** Data for analysis follows **
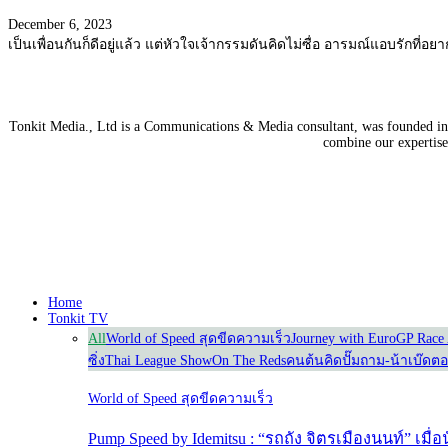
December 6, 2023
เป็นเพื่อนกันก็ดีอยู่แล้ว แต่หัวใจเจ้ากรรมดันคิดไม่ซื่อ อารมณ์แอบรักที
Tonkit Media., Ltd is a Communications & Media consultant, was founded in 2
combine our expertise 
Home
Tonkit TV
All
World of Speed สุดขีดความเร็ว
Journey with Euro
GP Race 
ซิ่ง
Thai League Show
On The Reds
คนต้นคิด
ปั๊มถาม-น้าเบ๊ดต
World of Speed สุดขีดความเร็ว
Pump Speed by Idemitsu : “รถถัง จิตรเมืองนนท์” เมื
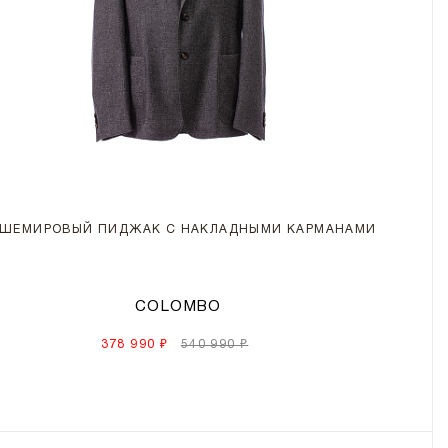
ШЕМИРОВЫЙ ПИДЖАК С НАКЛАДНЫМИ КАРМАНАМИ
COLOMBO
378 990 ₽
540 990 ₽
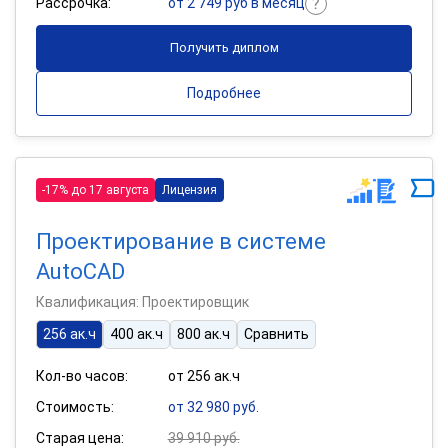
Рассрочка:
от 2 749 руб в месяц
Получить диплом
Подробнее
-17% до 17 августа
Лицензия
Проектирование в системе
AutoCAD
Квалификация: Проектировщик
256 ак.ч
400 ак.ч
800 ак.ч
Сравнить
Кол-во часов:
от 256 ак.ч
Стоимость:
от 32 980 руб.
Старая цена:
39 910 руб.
** End of Data for analysis **
> [Job]: Rewrite the text of the listing above, replacing every instance of "World of Speed" with "World of Racing" and leaving everything else unchanged. Leave the pictures out of your answer.

> [Expected answer]:
December 6, 2023
เป็นเพื่อนกันก็ดีอยู่แล้ว แต่หัวใจเจ้ากรรมดันคิดไม่ซื่อ อารมณ์แอบรักที
Tonkit Media., Ltd is a Communications & Media consultant, was founded in 2
combine our expertise 
Home
Tonkit TV
All
World of Racing สุดขีดความเร็ว
Journey with Euro
GP Race 
ซิ่ง
Thai League Show
On The Reds
คนต้นคิด
ปั๊มถาม-น้าเบ๊ดต
World of Racing สุดขีดความเร็ว
Pump Speed by Idemitsu : “รถถัง จิตรเมืองนนท์” เมื
ШЕМИРОВЫЙ ПИДЖАК С НАКЛАДНЫМИ КАРМАНАМИ
COLOMBO
378 990 ₽
540 990 ₽
Рассрочка:
от 2 749 руб в месяц
Получить диплом
Подробнее
-17% до 17 августа
Лицензия
Проектирование в системе
AutoCAD
Квалификация: Проектировщик
256 ак.ч
400 ак.ч
800 ак.ч
Сравнить
Кол-во часов:
от 256 ак.ч
Стоимость:
от 32 980 руб.
Старая цена:
39 910 руб.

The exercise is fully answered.